Today the octogenarian does not get much time to take a break. Even at this age, he is always busy with different cultural activities. Young people - in his words, "my young friends" - occupy his drawing room to enthusiastically learn about the history of Bangladesh – gems that one will never find in a text book.
Back in the 50s, at Edward College, Kamal Lohani discovered his two loves - Karl Marx and his wife-to-be, Syeda Dipti Rani. Political campaigning and movement bound the two young hearts and they lived as one soul till she breathed her last in 2007.
In 1958, when the martial law was declared, Lohani was arrested with many other student activists. It was the beginning of a new phase in his life at the Rajshahi Central Jail. He was in the same place where the infamous Khapra Ward killing took place (on April 24, 1950, firing by the police took lives of seven communist revolutionaries in Khapra Ward, Rajshahi Central Jail). Prison life had a profound effect on his political outlook in his later life.
In prison, senior communist politicians gave him a regular duty. "Every day I translated news from two English dailies-- The Statesman of Calcutta and the Pakistan Observer," he says. "This is how news was imprinted in my very soul. You can say I learnt journalism in prison." This experience helped him to get his first job in the daily Millat in 1955.

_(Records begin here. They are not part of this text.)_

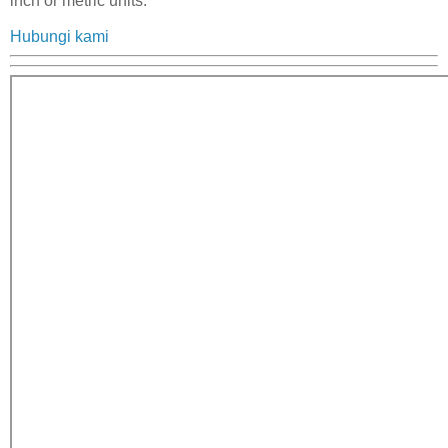
inch or metric units.
Hubungi kami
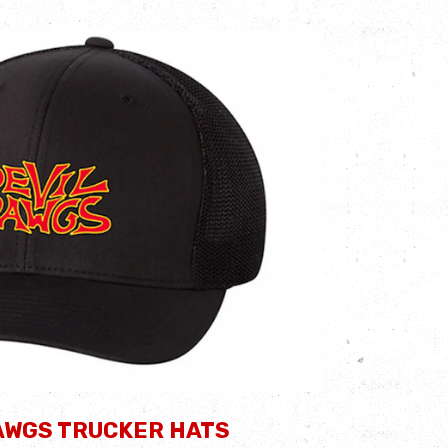
AWGS TRUCKER HATS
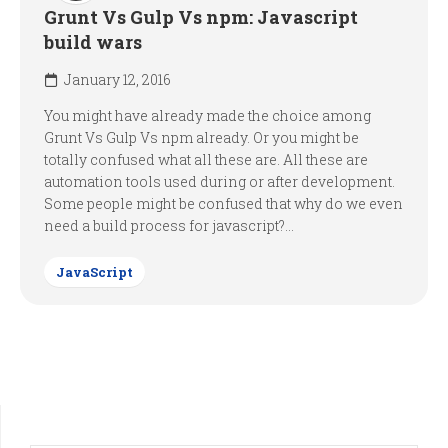
Grunt Vs Gulp Vs npm: Javascript
build wars
January 12, 2016
You might have already made the choice among
Grunt Vs Gulp Vs npm already. Or you might be
totally confused what all these are. All these are
automation tools used during or after development.
Some people might be confused that why do we even
need a build process for javascript?...
JavaScript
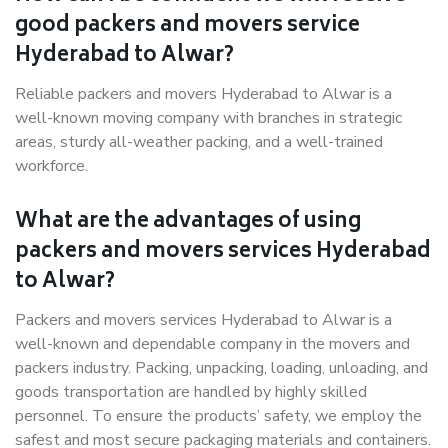
good packers and movers service
Hyderabad to Alwar?
Reliable packers and movers Hyderabad to Alwar is a
well-known moving company with branches in strategic
areas, sturdy all-weather packing, and a well-trained
workforce.
What are the advantages of using
packers and movers services Hyderabad
to Alwar?
Packers and movers services Hyderabad to Alwar is a
well-known and dependable company in the movers and
packers industry. Packing, unpacking, loading, unloading, and
goods transportation are handled by highly skilled
personnel. To ensure the products’ safety, we employ the
safest and most secure packaging materials and containers.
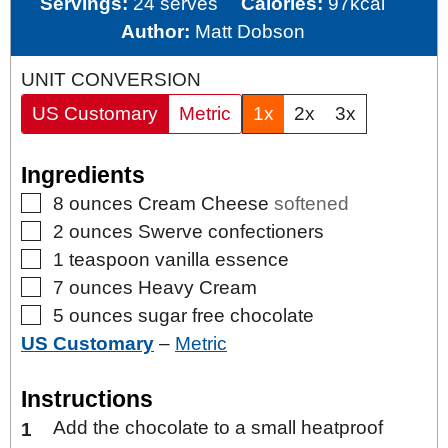
Servings:
24
serves
Calories:
97
kcal
Author:
Matt Dobson
UNIT CONVERSION
US Customary
Metric
1x
2x
3x
Ingredients
▢
8
ounces
Cream Cheese
softened
▢
2
ounces
Swerve confectioners
▢
1
teaspoon
vanilla essence
▢
7
ounces
Heavy Cream
▢
5
ounces
sugar free chocolate
US Customary
–
Metric
Instructions
Add the chocolate to a small heatproof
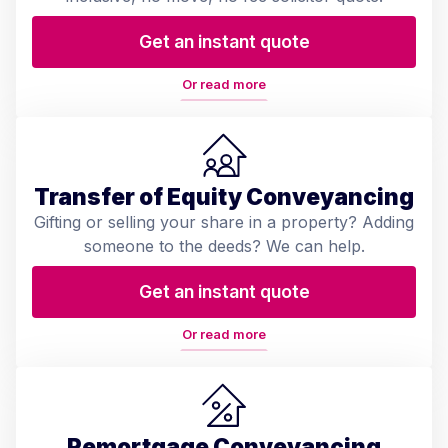
Get an instant quote
Or read more
Transfer of Equity Conveyancing
Gifting or selling your share in a property? Adding
someone to the deeds? We can help.
Get an instant quote
Or read more
Remortgage Conveyancing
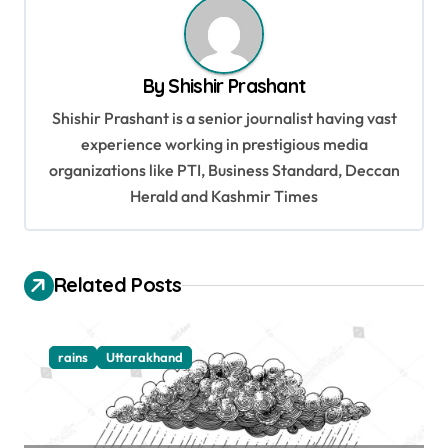
n
a
v
By
Shishir Prashant
i
Shishir Prashant is a senior journalist having vast
g
experience working in prestigious media
organizations like PTI, Business Standard, Deccan
a
Herald and Kashmir Times
t
i
o
Related Posts
n
rains
Uttarakhand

His family was against his political involvement and requested him to complete his education. Upon his return home, after nearly one and a half years of imprisonment, Lohani's family members tried hard to persuade him to continue with his studies. But he had made up his mind, "I took my intermediate (HSC) exams from prison. But failed," he says. "I believed that I had to be involved in politics. Marxism was running through my blood like fire," he explains about his tenacious decision to continue with politics.

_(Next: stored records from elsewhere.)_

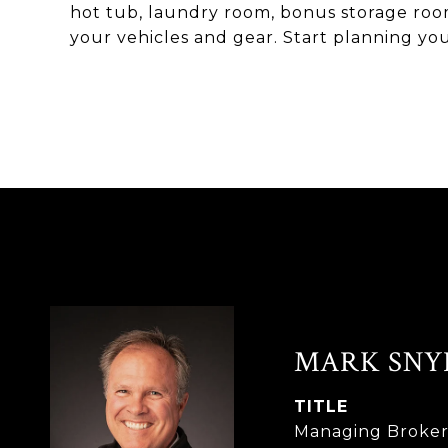
hot tub, laundry room, bonus storage room,
your vehicles and gear. Start planning y
MARK SNY
TITLE
Managing Broke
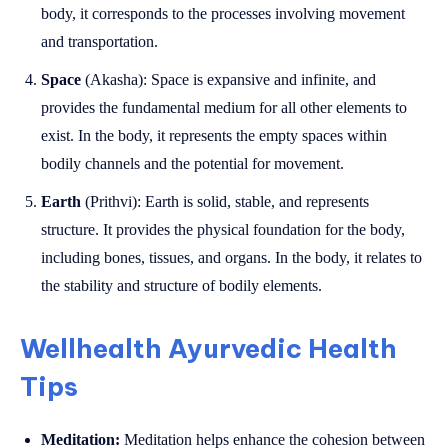
body, it corresponds to the processes involving movement
and transportation.
Space
(Akasha): Space is expansive and infinite, and
provides the fundamental medium for all other elements to
exist. In the body, it represents the empty spaces within
bodily channels and the potential for movement.
Earth
(Prithvi): Earth is solid, stable, and represents
structure. It provides the physical foundation for the body,
including bones, tissues, and organs. In the body, it relates to
the stability and structure of bodily elements.
Wellhealth Ayurvedic Health
Tips
Meditation:
Meditation helps enhance the cohesion between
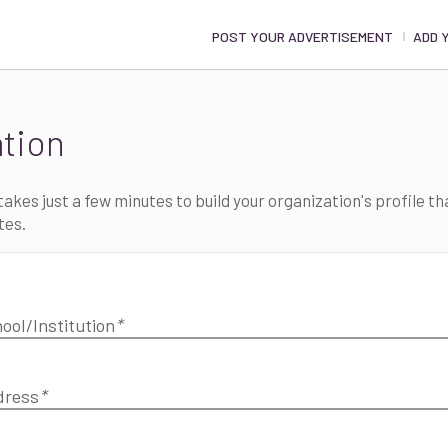
POST YOUR ADVERTISEMENT
ADD 
ation
akes just a few minutes to build your organization's profile tha
tes.
ool/Institution
*
dress
*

Within a few days, Lohani left his home and came to Dhaka alone. He worked for almost every reputed newspaper in the country, went against the government's decision and celebrated the Rabindra Centennial in 1961, joined as a secretary at Chhayanaut in 1962, formed a left cultural frontier – Kranti in 1967 and played a leading role in almost all the cultural and political programmes arranged in the 60s.
In 1960, he got married to his political comrade, cousin and love Dipti Rani. Eventually, he became father to two daughters and a son.

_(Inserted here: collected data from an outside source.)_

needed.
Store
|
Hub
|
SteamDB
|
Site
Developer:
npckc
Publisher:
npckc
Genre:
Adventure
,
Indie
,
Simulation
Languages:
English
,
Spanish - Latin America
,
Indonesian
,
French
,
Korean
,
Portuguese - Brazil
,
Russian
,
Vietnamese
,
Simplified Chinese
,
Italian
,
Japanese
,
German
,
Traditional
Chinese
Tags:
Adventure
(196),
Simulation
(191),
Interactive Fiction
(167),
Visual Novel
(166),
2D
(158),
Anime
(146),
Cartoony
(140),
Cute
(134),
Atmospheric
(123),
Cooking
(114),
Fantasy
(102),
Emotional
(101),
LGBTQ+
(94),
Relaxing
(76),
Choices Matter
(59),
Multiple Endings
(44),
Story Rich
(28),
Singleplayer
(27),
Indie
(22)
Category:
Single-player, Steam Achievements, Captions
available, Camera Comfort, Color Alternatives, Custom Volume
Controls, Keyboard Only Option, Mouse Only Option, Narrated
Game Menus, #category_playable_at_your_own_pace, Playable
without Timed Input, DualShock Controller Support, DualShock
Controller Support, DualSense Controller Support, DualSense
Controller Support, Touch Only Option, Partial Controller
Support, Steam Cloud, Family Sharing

In one of Dipti Lohani's writings, "Amar Chokhe Kamal Lohani", she proudly states that her husband never bowed his head before any unethical means; he always held his head high with pride and dignity. "A sea of people was joining Bakshal," she writes. "He was a man that moved against the popular current." Kamal Lohani loved Bangabandhu Sheikh Mujibur Rahman but didn't believe in Bangabandhu's one party political theory.
During the war, he worked as the news editor of Shwadhin Bangla Betarkendra. "I was in charge of the news desk, but my work was not confined to collecting and reading news," he says. They had to run any work that was required at that moment. "Our workstation at Baliganj Circular Road was not fancy. Rather, it was a small stuffy room. The recording studio was not soundproof, which is why many of the recordings had a lot of noise from the outside."
For him, each and every day working with the Shwadhin Bangla Betar Kendra was historically significant. From the early hours of December 16, 1971, those working for the radio started to sense impending victory. "We had received orders to play victory songs and circulate triumphant slogans," says Lohani. "I am fortunate that I was entitled with the responsibility of writing and reading the news bulletin on our victory."
The '1 Minute News Bulletin' had only two sentences in it, he remembers. The first sentence began with cursing the Pakistani armed forces, moving on to "we won the battle". The statement following was about the Pakistani army surrendering their arms and weapons.
The government paid its respect to Kamal Lohani when he was awarded the Ekushey Padak in 2015. On his 81st birthday, it's now our turn to show our gratitude to the man whose words and activism inspired millions to survive and emerge victorious against the genocide of 1971.